About this task — Filter these entries down to lines holding "рабочая".

Collected data
──────────────────────────────
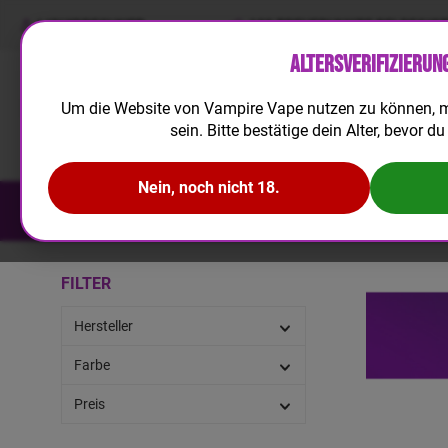
LIQUIDRECHNER
100 TREUEPUNKTE BEI REGIS
Altersverifizierun
Um die Website von Vampire Vape nutzen zu können, m
sein. Bitte bestätige dein Alter, bevor du 
Nein, noch nicht 18.
NEUHEITEN
E-LIQUID
AROMA
FILTER
Hersteller
Farbe
Preis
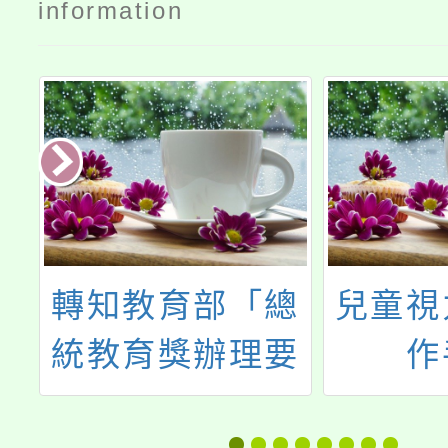
information
總
兒童視力保健工
第11屆
要
作手冊
臺中國
，
展」及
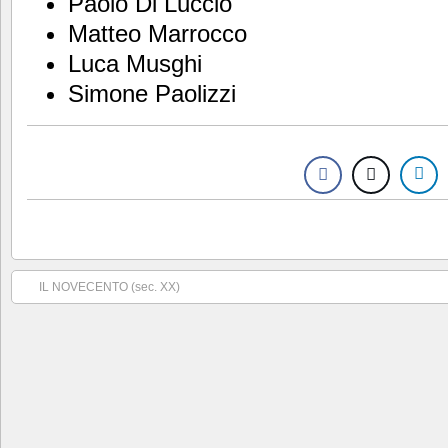
Paolo Di Luccio
Matteo Marrocco
Luca Musghi
Simone Paolizzi
IL NOVECENTO (sec. XX)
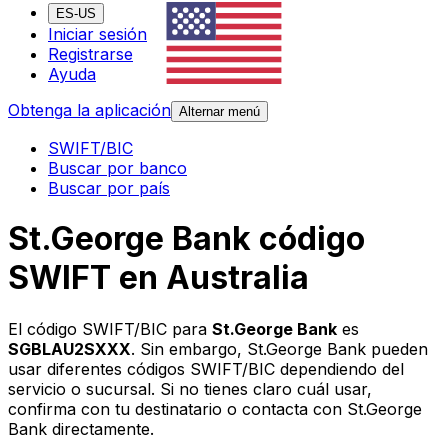
ES-US
Iniciar sesión
Registrarse
Ayuda
Obtenga la aplicación
Alternar menú
SWIFT/BIC
Buscar por banco
Buscar por país
St.George Bank código
SWIFT en Australia
El código SWIFT/BIC para
St.George Bank
es
SGBLAU2SXXX
. Sin embargo, St.George Bank pueden
usar diferentes códigos SWIFT/BIC dependiendo del
servicio o sucursal. Si no tienes claro cuál usar,
confirma con tu destinatario o contacta con St.George
Bank directamente.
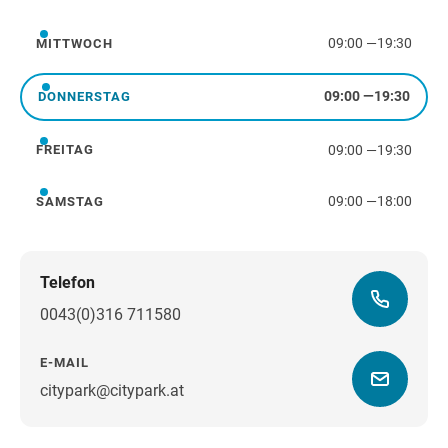
Dienstag
09:00
—
19:30
MITTWOCH
Mittwoch
09:00
—
19:30
DONNERSTAG
Donnerstag
09:00
—
19:30
FREITAG
Freitag
09:00
—
18:00
SAMSTAG
Samstag
Telefon
0043(0)316 711580
E-MAIL
citypark@citypark.at
Wegbeschreibung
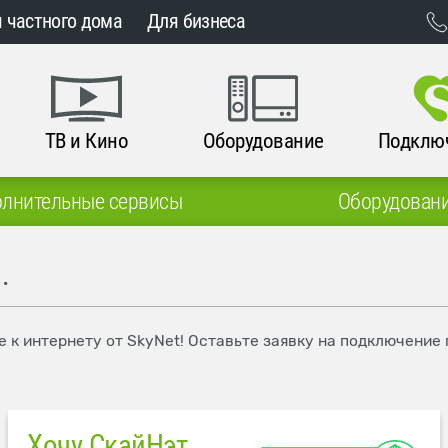
 частного дома
Для бизнеса
ТВ и Кино
Оборудование
Подклю
лнительные сервисы
Оборудован
.
е к интернету от SkyNet! Оставьте заявку на подключение
Хочу СкайНэт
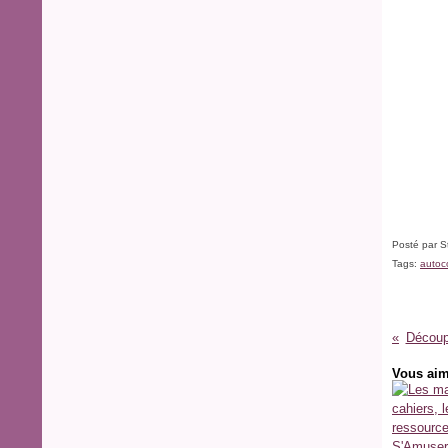
Posté par S
Tags:
autoco
Découp
Vous aim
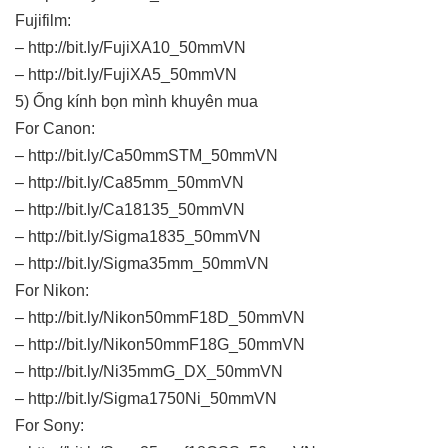
Fujifilm:
– http://bit.ly/FujiXA10_50mmVN
– http://bit.ly/FujiXA5_50mmVN
5) Ống kính bọn mình khuyên mua
For Canon:
– http://bit.ly/Ca50mmSTM_50mmVN
– http://bit.ly/Ca85mm_50mmVN
– http://bit.ly/Ca18135_50mmVN
– http://bit.ly/Sigma1835_50mmVN
– http://bit.ly/Sigma35mm_50mmVN
For Nikon:
– http://bit.ly/Nikon50mmF18D_50mmVN
– http://bit.ly/Nikon50mmF18G_50mmVN
– http://bit.ly/Ni35mmG_DX_50mmVN
– http://bit.ly/Sigma1750Ni_50mmVN
For Sony:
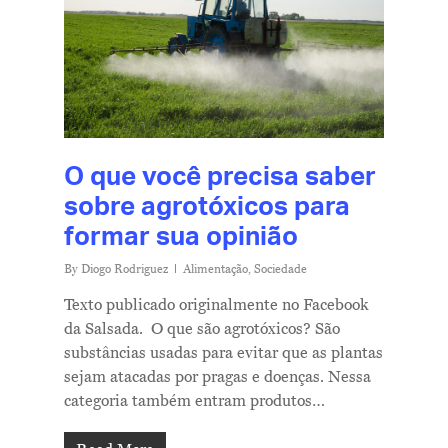
O que você precisa saber
sobre agrotóxicos para
formar sua opinião
By
Diogo Rodriguez
Alimentação
,
Sociedade
Texto publicado originalmente no Facebook
da Salsada. O que são agrotóxicos? São
substâncias usadas para evitar que as plantas
sejam atacadas por pragas e doenças. Nessa
categoria também entram produtos…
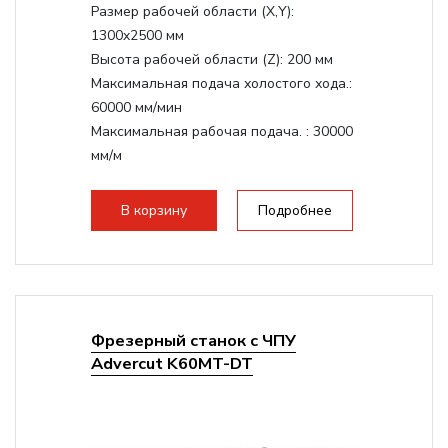
Размер рабочей области (Х,Y):
1300x2500 мм
Высота рабочей области (Z):
200 мм
Максимальная подача холостого хода.:
60000 мм/мин
Максимальная рабочая подача. :
30000
мм/м
Структура рабочая поверхность,
стандартно:
Вакуумный стол
В корзину
Подробнее
Цанговый патрон:
ER32
Мощность шпинделя:
6000 Вт
Фрезерный станок с ЧПУ
Advercut K60MT-DT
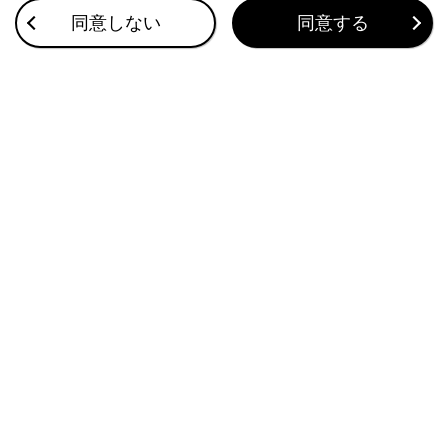
同意しない
同意する
ドアのロック／ロック解除
リヤシートの背もたれを倒す
このページは役に立ちましたか？
はい
いいえ
ブックマーク
あとで読む
個人情報の取扱いについて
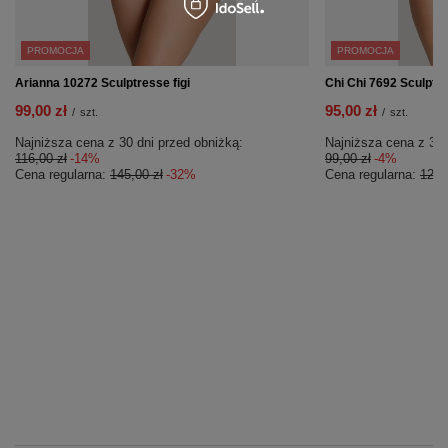
PROMOCJA
PROMOCJA
Arianna 10272 Sculptresse figi
Chi Chi 7692 Sculptre
99,00 zł
95,00 zł
/
szt.
/
szt.
Najniższa cena z 30 dni przed obniżką:
Najniższa cena z 30 
116,00 zł
-14%
99,00 zł
-4%
Cena regularna:
145,00 zł
-32%
Cena regularna:
125,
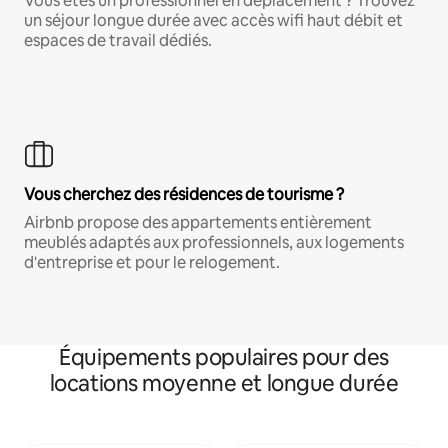
Vous êtes un professionnel en déplacement ? Trouvez
un séjour longue durée avec accès wifi haut débit et
espaces de travail dédiés.
Vous cherchez des résidences de tourisme ?
Airbnb propose des appartements entièrement
meublés adaptés aux professionnels, aux logements
d'entreprise et pour le relogement.
Équipements populaires pour des
locations moyenne et longue durée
──────────────────────────────
Worked solution —
Максимальная рабочая подача. :
Структура рабочая поверхность,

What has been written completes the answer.